Os sistemas de dessalinização a serem entregues custaram R$ 2,2 milhões. Com eles, 8,3 mil pessoas que vivem em zonas rurais do interior alagoano passarão a ter acesso à água potável. A iniciativa foi viabilizada por meio de convênio do Ministério do Meio Ambiente (MMA) com o governo local, por meio da Secretaria de Meio Ambiente e dos Recursos Hídricos de Alagoas. As ações se desenvolvem na Bacia do Rio Traipu e englobam, ao todo, 24 comunidades divididas em 12 municípios.

Timbaúba

 A Unidade Demonstrativa de Timbaúba atende a 120 famílias, o que corresponde a cerca de 600 pessoas beneficiadas pelos 5 mil litros de água potável disponibilizados diariamente na região. O sistema foi estabelecido por meio de parceria do MMA com o Banco Nacional do Desenvolvimento Econômico e Social (BNDES) e o Governo do Estado de Alagoas, com a cooperação técnica da Embrapa Semiárido, Embrapa Meio Ambiente, Associação Técnico Científica Ernesto Luiz de Oliveira Júnior (Atecel) e Universidade Federal de Campina Grande (UFCG).

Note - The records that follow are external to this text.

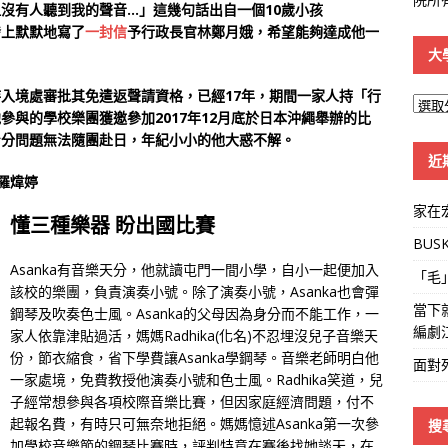
沒有人聽到我的聲音…」這幾句話出自一個10歲小孩
發上默默地寫了
一封信
予行政長官林鄭月娥，希望能夠達成他一
大
待入境處審批其免遣返聲請資格，已經17年，期間一家人持「行
大
他參與的學校樂團獲邀參加2017年12月底於日本沖繩舉辦的比
學
因身分問題無法隨團赴日，年紀小小的他大惑不解。
線
近
羅煒婷
家在
懂三種樂器 盼出國比賽
BUS
Asanka有音樂天分，他就讀屯門一間小學，自小一起便加入
「毛
該校的樂團，負責演奏小號。除了演奏小號，Asanka也會彈
當下
鋼琴及吹奏色士風。Asanka的父母因為身分而不能工作，一
編劇
家人依靠津貼過活，媽媽Radhika(化名)不忍埋沒兒子音樂天
份，節衣縮食，省下學費讓Asanka學鋼琴。音樂老師明白他
面對
一家處境，免費教授他演奏小號和色士風。Radhika笑道，兒
子經常想參與各項校際音樂比賽，但因家庭經濟問題，付不
起報名費，有時只可無奈地拒絕。媽媽憶述Asanka第一次參
搜
加學校音樂節的鋼琴比賽時，評判特意在賽後找她談天，在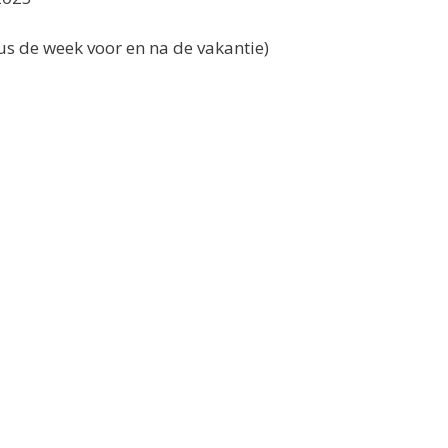
us de week voor en na de vakantie)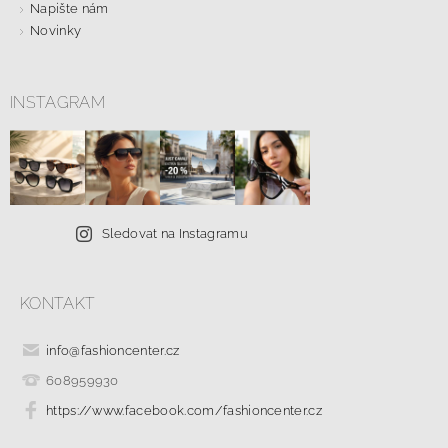
Napište nám
Novinky
INSTAGRAM
Sledovat na Instagramu
KONTAKT
info
@
fashioncenter.cz
608959930
https://www.facebook.com/fashioncenter.cz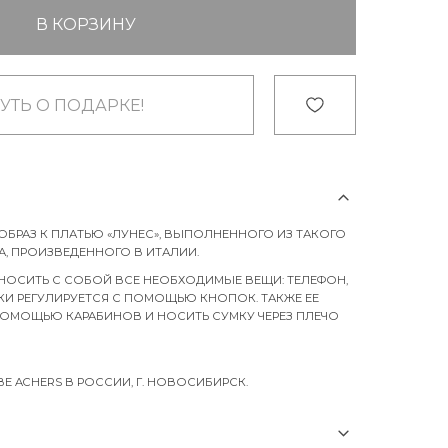
В КОРЗИНУ
УТЬ О ПОДАРКЕ!
БРАЗ К ПЛАТЬЮ «ЛУНЕС», ВЫПОЛНЕННОГО ИЗ ТАКОГО
, ПРОИЗВЕДЕННОГО В ИТАЛИИ.
НОСИТЬ С СОБОЙ ВСЕ НЕОБХОДИМЫЕ ВЕЩИ: ТЕЛЕФОН,
ЧКИ РЕГУЛИРУЕТСЯ С ПОМОЩЬЮ КНОПОК. ТАКЖЕ ЕЕ
ПОМОЩЬЮ КАРАБИНОВ И НОСИТЬ СУМКУ ЧЕРЕЗ ПЛЕЧО
 ACHERS В РОССИИ, Г. НОВОСИБИРСК.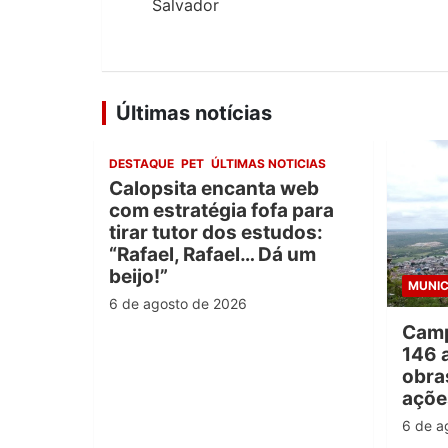
Post
Salvador
Últimas notícias
DESTAQUE
PET
ÚLTIMAS NOTICIAS
Calopsita encanta web
com estratégia fofa para
tirar tutor dos estudos:
“Rafael, Rafael… Dá um
beijo!”
MUNIC
6 de agosto de 2026
Camp
146 
obra
açõe
6 de a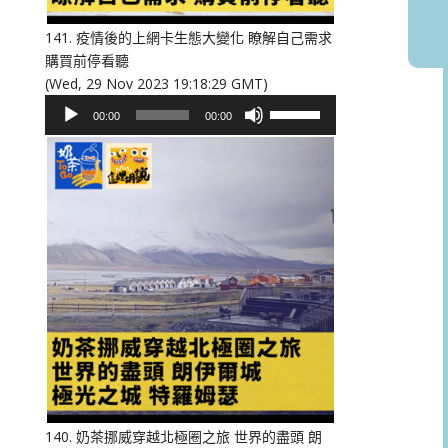
音
量。
141. 疫情後的上網卡生態大變化 瞭解自己需求
購買前停看聽
(Wed, 29 Nov 2023 19:18:29 GMT)
音
使
00:00
00:00
訊
用
播
向
放
上/
器
向
下
鍵
以
提
高
或
降
低
音
量。
140. 奶茶挪威穿越北極圈之旅 世界的盡頭 朗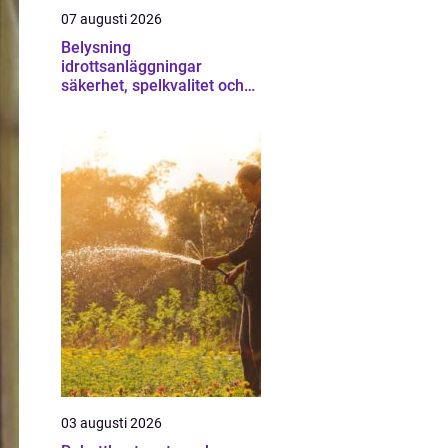
07 augusti 2026
Belysning
idrottsanläggningar
säkerhet, spelkvalitet och
lägre kostnader
03 augusti 2026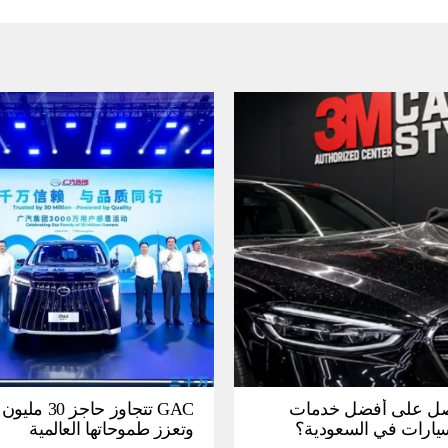
ل على أفضل خدمات
GAC تتجاوز حاجز 
سيارات في السعودية؟
وتعزز طموحاتها العالمية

Além de permitir o acesso à água potável, o sistema proporciona outras atividades na região. Entre elas estão a criação de tilápias nos tanques com a água imprópria para consumo que sobra do processo de dessalinização. Até agora, foram feitas quatro pescas e, cada uma delas, atingiu a produção média de 500kg de peixes. No local, também são realizados treinamentos para o corte e o processamento da erva-sal, produzida com a água restante dos criadouros. Com as atividades, a comunidade conseguiu um fundo de reserva de R$ 4,1 mil.

Programa Água Doce

O Programa Água Doce (PAD) é uma ação do governo federal coordenada pelo Ministério do Meio Ambiente, por meio da Secretaria de Recursos Hídricos e Ambiente Urbano, em parceria com instituições federais, estaduais, municipais e sociedade civil. Visa o estabelecimento de uma política pública permanente de acesso à água de boa qualidade para o consumo humano, promovendo e disciplinando a implantação, a recuperação e a gestão de sistemas de dessalinização ambiental e socialmente sustentáveis para atender, prioritariamente, as populações de baixa renda em comunidades difusas do semiárido.

Lançado em 2004, o PAD foi concebido e elaborado de forma participativa durante o ano de 2003, unindo a participação social, proteção ambiental, envolvimento institucional e gestão comunitária local. Possui como premissas básicas o compromisso do Governo Federal de garantir à população do semi-árido o acesso à água de boa qualidade, além de ser amparado por documentos importantes como a Declaração do Milênio, a Agenda 21 e deliberações da Conferência Nacional do Meio Ambiente.

O PAD está estruturado em seis componentes: gestão, pesquisa, sistemas de dessalinização, sustentabilidade ambiental, mobilização social e sistemas de produção. O componente da gestão é responsável pela formação de recursos humanos, elaboração de diagnósticos técnicos e ambientais, manutenção e operacionalização dos sistemas, além de dar o apoio ao gerenciamento e manutenção dos sistemas. O componente pesquisa é direcionado à otimização dos sistemas de produção com o aprofundamento dos conhecimentos em plantas halófitas, nutrição animal e piscicultura.